Trauma-hemorrhage (TH) promotes acute lung injury (ALI) and other pulmonary-related complications in part through an exaggerated inflammatory response. Studies have implicated gamma delta T cells in the development of inflammatory complications after major injury; however, it is unknown whether gamma delta T cells play a role in the development of ALI after TH. To study this, C57BL/6 wild-type (WT) and % TCR-/- mice were subjected to TH or sham treatment. Lung injury was clearly evident at 2 h after TH, as evidenced by increased lung permeability, myeloperoxidase levels, and proinflammatory cytokine/chemokine levels (interleukin-1 beta [IL-1 beta], IL-6, IL-10, keratinocyte chemokine, macrophage inflammatory protein 1 alpha, macrophage inflammatory protein 1 beta, and regulated upon activation normal T-cell expressed, secreted chemokine). Phenotypic analysis of lung cells showed an increase in T-cell numbers after TH. The vast majority of these cells were alpha beta T cells, irrespective of injury.

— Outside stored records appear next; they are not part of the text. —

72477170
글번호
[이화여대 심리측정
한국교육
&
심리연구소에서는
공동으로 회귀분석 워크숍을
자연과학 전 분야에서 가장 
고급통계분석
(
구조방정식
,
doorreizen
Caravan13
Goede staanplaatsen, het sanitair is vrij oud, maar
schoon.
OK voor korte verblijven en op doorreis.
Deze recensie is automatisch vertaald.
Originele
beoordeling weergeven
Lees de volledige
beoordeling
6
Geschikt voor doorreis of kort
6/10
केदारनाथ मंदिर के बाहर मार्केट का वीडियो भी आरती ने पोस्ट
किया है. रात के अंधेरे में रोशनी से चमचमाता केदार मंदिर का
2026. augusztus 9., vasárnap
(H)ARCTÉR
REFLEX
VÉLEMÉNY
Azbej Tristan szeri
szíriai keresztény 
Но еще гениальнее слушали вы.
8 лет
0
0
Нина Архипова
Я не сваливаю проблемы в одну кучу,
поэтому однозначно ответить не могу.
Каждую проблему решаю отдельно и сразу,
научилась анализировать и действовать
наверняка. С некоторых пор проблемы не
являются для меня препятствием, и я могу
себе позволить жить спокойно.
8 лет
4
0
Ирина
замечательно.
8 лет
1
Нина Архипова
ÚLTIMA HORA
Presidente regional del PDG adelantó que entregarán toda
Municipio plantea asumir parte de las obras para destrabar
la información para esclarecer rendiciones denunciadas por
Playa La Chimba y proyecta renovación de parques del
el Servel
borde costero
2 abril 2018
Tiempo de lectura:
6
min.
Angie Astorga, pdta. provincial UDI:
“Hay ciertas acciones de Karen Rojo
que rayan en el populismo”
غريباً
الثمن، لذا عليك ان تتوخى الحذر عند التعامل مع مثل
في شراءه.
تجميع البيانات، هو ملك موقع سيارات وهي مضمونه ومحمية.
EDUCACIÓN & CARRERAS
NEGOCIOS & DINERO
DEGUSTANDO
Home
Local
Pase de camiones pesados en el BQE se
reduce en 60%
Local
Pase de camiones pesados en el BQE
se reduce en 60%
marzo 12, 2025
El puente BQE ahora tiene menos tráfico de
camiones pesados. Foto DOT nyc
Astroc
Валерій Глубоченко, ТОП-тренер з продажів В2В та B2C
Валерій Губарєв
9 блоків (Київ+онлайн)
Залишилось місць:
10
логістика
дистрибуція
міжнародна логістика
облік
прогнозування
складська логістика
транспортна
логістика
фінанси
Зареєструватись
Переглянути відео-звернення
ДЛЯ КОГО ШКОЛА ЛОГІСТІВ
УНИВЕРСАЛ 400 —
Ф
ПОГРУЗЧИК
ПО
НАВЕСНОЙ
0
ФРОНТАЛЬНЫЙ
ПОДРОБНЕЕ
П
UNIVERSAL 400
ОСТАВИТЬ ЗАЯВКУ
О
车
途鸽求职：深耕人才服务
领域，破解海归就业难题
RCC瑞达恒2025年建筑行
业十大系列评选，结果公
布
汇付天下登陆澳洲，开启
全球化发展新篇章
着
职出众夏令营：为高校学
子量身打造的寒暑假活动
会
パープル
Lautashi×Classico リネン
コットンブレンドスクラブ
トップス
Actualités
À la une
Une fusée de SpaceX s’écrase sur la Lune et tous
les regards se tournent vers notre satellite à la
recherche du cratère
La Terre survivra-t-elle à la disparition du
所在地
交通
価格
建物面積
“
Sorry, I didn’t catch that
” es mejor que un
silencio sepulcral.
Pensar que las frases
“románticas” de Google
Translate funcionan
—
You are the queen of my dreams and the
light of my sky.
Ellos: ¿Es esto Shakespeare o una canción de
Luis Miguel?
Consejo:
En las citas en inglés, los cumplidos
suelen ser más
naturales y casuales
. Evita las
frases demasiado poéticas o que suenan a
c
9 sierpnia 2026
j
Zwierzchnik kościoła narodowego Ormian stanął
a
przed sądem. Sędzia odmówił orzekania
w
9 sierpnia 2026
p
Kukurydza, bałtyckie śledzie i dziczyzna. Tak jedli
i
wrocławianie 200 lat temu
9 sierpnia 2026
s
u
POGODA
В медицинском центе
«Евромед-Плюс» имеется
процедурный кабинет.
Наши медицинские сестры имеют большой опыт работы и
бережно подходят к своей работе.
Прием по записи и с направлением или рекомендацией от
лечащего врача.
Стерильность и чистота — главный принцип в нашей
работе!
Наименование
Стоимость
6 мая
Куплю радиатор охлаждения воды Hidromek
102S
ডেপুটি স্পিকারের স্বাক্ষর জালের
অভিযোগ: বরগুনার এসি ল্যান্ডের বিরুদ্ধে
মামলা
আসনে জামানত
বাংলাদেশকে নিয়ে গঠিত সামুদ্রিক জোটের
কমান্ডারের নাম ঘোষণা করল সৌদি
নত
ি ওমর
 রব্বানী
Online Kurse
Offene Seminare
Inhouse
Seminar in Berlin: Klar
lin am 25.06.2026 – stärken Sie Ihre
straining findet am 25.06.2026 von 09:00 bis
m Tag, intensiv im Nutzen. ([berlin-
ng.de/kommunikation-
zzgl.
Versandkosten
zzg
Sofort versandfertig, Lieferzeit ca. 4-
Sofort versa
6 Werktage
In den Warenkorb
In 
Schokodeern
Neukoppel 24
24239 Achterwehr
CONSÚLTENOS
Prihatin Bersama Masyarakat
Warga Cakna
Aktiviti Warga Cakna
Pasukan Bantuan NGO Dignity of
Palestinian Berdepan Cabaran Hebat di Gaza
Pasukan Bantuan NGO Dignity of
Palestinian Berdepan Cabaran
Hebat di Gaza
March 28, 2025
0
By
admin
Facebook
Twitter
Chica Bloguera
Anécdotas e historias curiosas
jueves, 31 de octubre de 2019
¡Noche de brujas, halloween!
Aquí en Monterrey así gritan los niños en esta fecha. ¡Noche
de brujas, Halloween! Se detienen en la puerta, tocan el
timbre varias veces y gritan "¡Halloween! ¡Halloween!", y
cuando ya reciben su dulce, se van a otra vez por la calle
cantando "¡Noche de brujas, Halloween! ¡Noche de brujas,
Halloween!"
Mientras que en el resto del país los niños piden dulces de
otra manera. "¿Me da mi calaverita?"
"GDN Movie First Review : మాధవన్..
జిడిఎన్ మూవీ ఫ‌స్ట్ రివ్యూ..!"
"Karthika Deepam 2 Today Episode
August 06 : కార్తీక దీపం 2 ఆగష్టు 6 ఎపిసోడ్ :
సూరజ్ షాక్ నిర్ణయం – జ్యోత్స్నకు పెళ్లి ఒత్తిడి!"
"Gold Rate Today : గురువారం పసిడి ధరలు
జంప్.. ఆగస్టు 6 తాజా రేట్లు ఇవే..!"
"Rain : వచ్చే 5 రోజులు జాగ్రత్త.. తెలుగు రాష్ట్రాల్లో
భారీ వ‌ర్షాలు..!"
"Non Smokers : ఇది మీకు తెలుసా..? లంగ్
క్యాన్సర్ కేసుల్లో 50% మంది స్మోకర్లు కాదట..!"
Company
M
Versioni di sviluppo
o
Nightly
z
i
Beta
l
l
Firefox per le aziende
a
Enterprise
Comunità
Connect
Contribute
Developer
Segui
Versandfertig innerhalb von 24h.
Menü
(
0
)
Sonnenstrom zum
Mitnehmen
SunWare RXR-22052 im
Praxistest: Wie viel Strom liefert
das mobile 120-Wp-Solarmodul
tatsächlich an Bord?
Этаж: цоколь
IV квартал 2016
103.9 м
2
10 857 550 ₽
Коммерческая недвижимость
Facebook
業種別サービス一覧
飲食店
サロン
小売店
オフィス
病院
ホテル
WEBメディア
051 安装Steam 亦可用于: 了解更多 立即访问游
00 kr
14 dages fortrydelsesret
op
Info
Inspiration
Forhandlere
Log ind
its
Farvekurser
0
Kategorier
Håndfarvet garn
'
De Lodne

Although gamma delta T cells were a small percentage of the total T-cell infiltrate, their numbers did increase after injury. In mice lacking gamma delta T cells (% TCR-/- mice), TH-induced T-cell infiltration of the lung was markedly attenuated, whereas infiltration of other inflammatory cells was increased (i.e., monocytes, granulocytes, and myeloid-derived suppressor cells). In conclusion, these findings suggest that gamma delta T cells regulated the infiltration of the lung with inflammatory cells after injury.